PROBLEM DESCRIPTION
Verbatim, and with nothing else, reproduce the data below from its first line through the line containing "is no significant".

DATA TO PROCESS

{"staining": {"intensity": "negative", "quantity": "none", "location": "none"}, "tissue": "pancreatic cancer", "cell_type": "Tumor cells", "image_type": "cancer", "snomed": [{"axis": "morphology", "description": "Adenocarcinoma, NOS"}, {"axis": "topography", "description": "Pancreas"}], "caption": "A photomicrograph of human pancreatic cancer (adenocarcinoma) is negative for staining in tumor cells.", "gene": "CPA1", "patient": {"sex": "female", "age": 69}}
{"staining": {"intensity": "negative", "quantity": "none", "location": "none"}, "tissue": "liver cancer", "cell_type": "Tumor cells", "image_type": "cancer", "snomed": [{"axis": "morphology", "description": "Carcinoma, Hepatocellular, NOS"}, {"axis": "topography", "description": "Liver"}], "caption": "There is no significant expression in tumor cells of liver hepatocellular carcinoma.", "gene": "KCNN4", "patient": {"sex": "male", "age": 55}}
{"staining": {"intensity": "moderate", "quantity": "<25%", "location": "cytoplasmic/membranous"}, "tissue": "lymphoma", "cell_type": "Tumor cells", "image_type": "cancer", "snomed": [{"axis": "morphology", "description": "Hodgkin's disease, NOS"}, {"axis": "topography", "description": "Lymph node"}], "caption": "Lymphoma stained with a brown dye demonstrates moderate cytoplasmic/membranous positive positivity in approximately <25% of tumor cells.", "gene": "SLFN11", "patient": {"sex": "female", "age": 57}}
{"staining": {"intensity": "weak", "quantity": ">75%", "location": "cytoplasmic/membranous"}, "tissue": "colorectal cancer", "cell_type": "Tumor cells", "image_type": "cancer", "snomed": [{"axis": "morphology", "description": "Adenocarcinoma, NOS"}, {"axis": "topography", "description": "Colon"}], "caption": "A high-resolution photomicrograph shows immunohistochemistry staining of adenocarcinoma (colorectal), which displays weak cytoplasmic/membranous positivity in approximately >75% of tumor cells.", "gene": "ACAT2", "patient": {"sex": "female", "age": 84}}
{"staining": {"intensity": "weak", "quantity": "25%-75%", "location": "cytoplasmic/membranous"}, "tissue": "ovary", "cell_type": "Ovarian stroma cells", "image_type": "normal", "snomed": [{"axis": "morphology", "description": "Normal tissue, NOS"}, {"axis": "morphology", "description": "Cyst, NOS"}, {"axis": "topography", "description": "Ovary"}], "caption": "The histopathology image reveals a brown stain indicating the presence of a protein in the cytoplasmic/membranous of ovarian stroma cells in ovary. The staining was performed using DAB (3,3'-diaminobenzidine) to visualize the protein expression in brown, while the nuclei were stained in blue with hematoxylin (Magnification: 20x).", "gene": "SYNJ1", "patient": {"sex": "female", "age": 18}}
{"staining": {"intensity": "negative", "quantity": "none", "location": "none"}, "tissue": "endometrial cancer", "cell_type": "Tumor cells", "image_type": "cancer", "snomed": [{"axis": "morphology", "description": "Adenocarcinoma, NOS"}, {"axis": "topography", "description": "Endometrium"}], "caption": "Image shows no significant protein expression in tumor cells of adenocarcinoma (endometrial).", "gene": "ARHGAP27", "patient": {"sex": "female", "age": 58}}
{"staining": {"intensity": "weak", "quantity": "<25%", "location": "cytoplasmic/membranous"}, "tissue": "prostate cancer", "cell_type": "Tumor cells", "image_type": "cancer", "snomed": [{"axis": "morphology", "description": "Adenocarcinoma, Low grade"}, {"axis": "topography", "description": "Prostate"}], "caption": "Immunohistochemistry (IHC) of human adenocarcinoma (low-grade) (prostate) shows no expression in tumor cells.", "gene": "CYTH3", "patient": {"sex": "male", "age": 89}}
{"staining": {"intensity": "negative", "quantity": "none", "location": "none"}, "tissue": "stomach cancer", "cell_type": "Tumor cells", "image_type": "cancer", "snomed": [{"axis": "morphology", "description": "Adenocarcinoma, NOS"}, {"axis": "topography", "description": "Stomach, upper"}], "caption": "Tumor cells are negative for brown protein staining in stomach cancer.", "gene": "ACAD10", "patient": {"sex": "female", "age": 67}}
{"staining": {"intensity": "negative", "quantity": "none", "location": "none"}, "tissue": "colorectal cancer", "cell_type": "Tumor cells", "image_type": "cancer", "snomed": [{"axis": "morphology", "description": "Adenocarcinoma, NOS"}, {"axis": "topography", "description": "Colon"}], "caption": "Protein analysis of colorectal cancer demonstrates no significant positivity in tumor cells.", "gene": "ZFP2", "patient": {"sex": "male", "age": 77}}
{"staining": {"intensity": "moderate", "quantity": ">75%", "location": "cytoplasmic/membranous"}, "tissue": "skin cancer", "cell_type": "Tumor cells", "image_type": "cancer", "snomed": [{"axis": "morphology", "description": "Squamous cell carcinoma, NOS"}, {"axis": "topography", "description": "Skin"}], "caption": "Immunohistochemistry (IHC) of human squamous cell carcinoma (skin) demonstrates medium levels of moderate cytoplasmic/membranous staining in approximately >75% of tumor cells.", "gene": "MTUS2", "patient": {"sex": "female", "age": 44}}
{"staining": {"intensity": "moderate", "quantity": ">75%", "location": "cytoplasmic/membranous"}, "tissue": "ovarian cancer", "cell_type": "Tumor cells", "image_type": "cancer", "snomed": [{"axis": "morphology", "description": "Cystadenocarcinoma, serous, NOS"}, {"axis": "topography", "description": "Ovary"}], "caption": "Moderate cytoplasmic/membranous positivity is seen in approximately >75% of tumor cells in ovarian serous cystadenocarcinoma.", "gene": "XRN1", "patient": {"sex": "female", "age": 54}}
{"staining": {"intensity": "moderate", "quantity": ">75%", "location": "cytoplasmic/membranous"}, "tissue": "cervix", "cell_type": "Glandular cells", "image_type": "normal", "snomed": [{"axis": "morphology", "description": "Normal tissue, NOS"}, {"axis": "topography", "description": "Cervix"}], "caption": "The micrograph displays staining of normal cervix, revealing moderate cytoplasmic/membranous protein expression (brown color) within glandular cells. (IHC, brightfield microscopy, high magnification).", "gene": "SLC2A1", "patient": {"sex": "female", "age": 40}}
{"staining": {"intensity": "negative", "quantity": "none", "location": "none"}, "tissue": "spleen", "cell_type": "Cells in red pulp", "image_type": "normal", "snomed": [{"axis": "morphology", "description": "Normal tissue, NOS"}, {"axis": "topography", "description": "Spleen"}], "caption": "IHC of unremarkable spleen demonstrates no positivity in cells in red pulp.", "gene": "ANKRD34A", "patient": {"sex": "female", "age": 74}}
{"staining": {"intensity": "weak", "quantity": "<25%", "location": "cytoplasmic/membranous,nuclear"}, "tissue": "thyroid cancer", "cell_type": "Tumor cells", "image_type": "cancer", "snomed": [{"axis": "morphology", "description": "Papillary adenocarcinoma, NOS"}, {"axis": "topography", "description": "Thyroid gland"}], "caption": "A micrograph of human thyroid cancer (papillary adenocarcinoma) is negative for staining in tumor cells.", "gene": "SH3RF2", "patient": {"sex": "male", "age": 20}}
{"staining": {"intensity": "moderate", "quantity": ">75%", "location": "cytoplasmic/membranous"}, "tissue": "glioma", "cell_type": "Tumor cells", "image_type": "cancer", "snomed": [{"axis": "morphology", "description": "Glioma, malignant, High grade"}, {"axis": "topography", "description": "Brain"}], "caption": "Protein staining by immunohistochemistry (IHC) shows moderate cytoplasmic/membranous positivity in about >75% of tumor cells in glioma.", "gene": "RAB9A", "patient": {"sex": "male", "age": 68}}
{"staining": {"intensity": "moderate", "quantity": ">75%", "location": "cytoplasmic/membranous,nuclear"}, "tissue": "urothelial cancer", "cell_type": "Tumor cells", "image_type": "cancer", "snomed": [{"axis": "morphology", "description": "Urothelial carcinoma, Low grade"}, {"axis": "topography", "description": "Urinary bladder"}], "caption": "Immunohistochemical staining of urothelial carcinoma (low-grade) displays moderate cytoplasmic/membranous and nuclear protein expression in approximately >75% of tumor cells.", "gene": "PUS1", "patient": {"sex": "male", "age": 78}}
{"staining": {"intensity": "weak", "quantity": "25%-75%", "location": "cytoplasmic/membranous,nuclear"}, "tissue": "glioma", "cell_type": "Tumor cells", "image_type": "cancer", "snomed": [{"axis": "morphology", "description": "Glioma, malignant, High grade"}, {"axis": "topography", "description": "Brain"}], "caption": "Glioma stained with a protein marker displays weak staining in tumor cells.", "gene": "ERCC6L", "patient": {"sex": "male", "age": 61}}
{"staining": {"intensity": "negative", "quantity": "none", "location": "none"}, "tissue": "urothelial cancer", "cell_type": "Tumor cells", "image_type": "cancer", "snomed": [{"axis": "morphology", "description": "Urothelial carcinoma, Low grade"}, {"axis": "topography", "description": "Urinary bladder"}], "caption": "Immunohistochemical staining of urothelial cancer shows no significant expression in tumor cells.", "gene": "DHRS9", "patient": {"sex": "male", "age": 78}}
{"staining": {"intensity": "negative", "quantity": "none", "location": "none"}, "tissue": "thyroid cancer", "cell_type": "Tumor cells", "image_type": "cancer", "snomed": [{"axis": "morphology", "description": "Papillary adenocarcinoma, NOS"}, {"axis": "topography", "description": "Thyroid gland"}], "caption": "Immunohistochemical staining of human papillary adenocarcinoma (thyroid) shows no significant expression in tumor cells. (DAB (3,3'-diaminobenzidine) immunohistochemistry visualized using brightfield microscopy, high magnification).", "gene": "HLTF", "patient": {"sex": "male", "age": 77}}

SOLUTION FOR THIS PROBLEM
{"staining": {"intensity": "negative", "quantity": "none", "location": "none"}, "tissue": "pancreatic cancer", "cell_type": "Tumor cells", "image_type": "cancer", "snomed": [{"axis": "morphology", "description": "Adenocarcinoma, NOS"}, {"axis": "topography", "description": "Pancreas"}], "caption": "A photomicrograph of human pancreatic cancer (adenocarcinoma) is negative for staining in tumor cells.", "gene": "CPA1", "patient": {"sex": "female", "age": 69}}
{"staining": {"intensity": "negative", "quantity": "none", "location": "none"}, "tissue": "liver cancer", "cell_type": "Tumor cells", "image_type": "cancer", "snomed": [{"axis": "morphology", "description": "Carcinoma, Hepatocellular, NOS"}, {"axis": "topography", "description": "Liver"}], "caption": "There is no significant expression in tumor cells of liver hepatocellular carcinoma.", "gene": "KCNN4", "patient": {"sex": "male", "age": 55}}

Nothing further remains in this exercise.